2. Luminance (Cambridge)
Out of England’s University of Cambridge, Luminance announced a $3 million investment in September 2016 to speed up the analysis of legal documents, speeding up the process by learning how lawyers think along the way (which will unlock mysteries for a lot of people actually).
As Luminance Founder and CEO Emily Foges has said, “AI won’t replace lawyers, but can it make law fun again?” Rather than looking into the minutiae of contracts, Luminance will pick up on anomalies automatically. Therefore, lawyers will be a little freer to focus on actual negotiations and on their clients.
“This will transform document analysis and enhance the entire transaction process for law firms and their clients,” Foges has said. “Highly-trained lawyers who would otherwise be scanning through thousands of pages of repetitive documents can spend more of their time analysing the findings and negotiating the terms of the deal.”
3. Neota Logic
With its Neota Logic System (NLS), this company is automating a number of legal jobs like early case assessment and client intake. Their PerfectNDA product also promises to automate the filing and even the negotiation of non-disclosure agreements. They promise to make workflow more consistent for drafting, delivery, and archiving. They already claim several clients like the Florida Justice Technology Center, Hive Legal, Hall & Wilcox (firm), Littler, and Linklaters.
4. Nift.io (London)
Nift comes to us from London, co-founded by Stacey Seltzer and Meeta Gournay, CFO and partner at ‘innovation studio’ Prehype respectively. They have gotten their own contractual agreements out of Outbrain to go over its employment handbook, NatWest to analyze financial agreements, and a spot with BarkBox to go over freelance accords. When you upload a contract into Nift’s system, it ‘translates’ the text from legal mumbo jumbo into plain lay language with notes and explanations for readers.
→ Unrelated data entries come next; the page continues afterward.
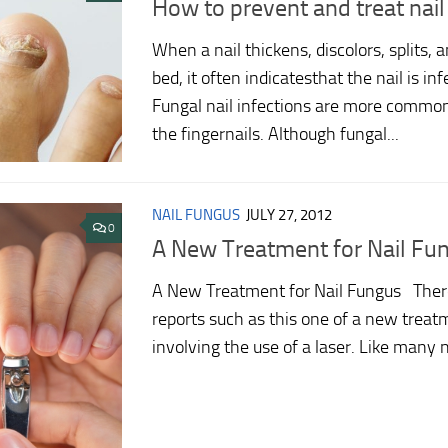
How to prevent and treat nai
When a nail thickens, discolors, splits, a
bed, it often indicatesthat the nail is in
Fungal nail infections are more common
the fingernails. Although fungal...
NAIL FUNGUS
JULY 27, 2012
0
A New Treatment for Nail Fu
A New Treatment for Nail Fungus There
reports such as this one of a new treat
involving the use of a laser. Like many 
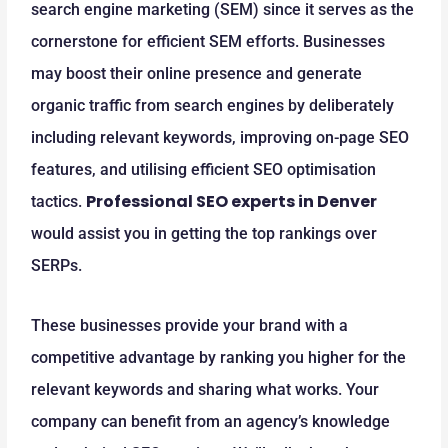
search engine marketing (SEM) since it serves as the
cornerstone for efficient SEM efforts. Businesses
may boost their online presence and generate
organic traffic from search engines by deliberately
including relevant keywords, improving on-page SEO
features, and utilising efficient SEO optimisation
Professional SEO experts in Denver
tactics.
would assist you in getting the top rankings over
SERPs.
These businesses provide your brand with a
competitive advantage by ranking you higher for the
relevant keywords and sharing what works. Your
company can benefit from an agency’s knowledge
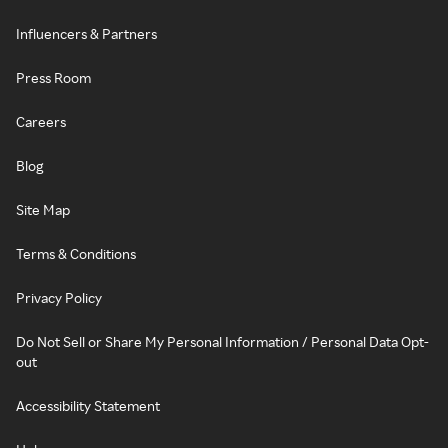
Influencers & Partners
Press Room
Careers
Blog
Site Map
Terms & Conditions
Privacy Policy
Do Not Sell or Share My Personal Information / Personal Data Opt-
out
Accessibility Statement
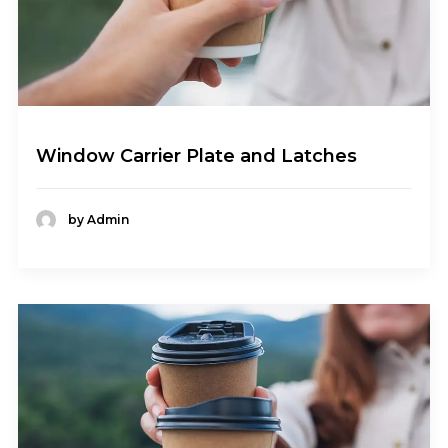
Window Carrier Plate and Latches
by Admin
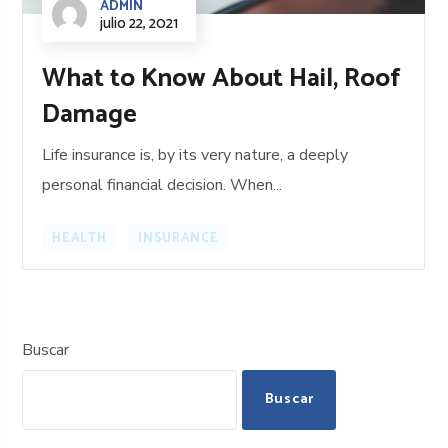
ADMIN
julio 22, 2021
What to Know About Hail, Roof
Damage
Life insurance is, by its very nature, a deeply
personal financial decision. When...
HEALTH
INSURANCE
Buscar
Buscar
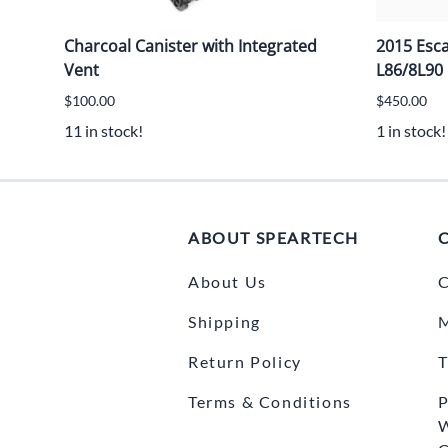
Charcoal Canister with Integrated
2015 Esc
Vent
L86/8L90
$100.00
$450.00
11 in stock!
1 in stock!
ABOUT SPEARTECH
About Us
C
Shipping
Return Policy
T
Terms & Conditions
P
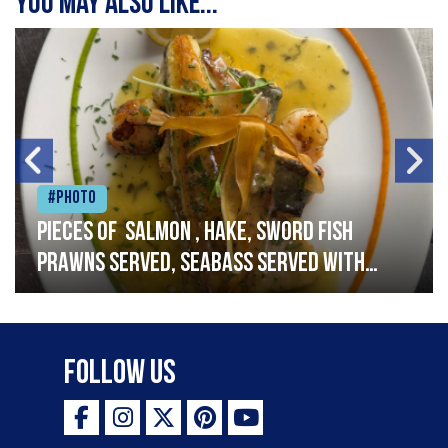
You may also like...
#Photo
Pieces of salmon , hake, sword fish
prawns served, seabass served with
garlic lemon butter sauce
Follow Us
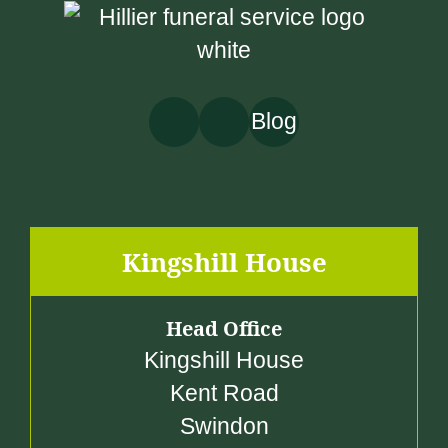
0
0
Blog
Kingshill House
Head Office
Kingshill House
Kent Road
Swindon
“In such things as retail finance, but also housing, car rentals and so on, where people sign contracts, they are surprised by things later on. I think it’s bad for the individuals but it’s also bad for the business that they engage with,” Gournay recently told Legal Futures.
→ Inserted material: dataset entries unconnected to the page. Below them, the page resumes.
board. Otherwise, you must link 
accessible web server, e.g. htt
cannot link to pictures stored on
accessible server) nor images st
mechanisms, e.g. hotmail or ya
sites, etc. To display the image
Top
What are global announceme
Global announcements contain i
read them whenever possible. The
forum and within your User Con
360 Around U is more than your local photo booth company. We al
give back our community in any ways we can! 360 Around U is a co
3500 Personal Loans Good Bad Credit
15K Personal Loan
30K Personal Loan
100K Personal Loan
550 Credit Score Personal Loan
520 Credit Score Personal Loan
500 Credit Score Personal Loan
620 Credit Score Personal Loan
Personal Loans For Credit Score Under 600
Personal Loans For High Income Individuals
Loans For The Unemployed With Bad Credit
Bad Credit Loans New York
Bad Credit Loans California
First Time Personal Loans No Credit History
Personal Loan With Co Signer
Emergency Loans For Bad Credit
Seltzer added, “When you speak to individual lawyers or risk managers, I would argue that their intent is not to mislead [but] to do right by their organisation and by their customers. [Yet] law is complex and there is a very specific legal language… I think sometimes when you are in the profession, things that seem very clear to you are not necessarily very clear to people who are outside of it. I think that’s true for any profession.”
5. Ravn (London)
Applying machine learning and big data to a “sea” of legal data, Ravn uses enterprise-scale graph search to map legally relevant documents. They list four co-founders: CSO Peter Wallqvist, CTO Jan Van Hoecke, Professional Services Director Simon Pecovnik, and COO Sjoerd Smeets. Their software can either refine documents or extract information and restructure it into organized data sets. They recently released the RAVN ACE (Applied Cognitive Engine) bot to skim documents for GDPR compliance (General Data Protection Regulation).
— iManage RAVN (@iManageRAVN) March 9, 2017
“GDPR compliance is of universal importance as it will apply to any organisation that control and process data concerning EU citizens,” Wallqvist recently stated. “Using RAVN’s unique ACE technology, the GDPR Robot has the ability to deal with several aspects of the GDPR obligations in one platform: Auditing large volumes of structured and unstructured data, dealing with DSARs very efficiently, and finally to help review contractual obligations that are affected by the new regulations.”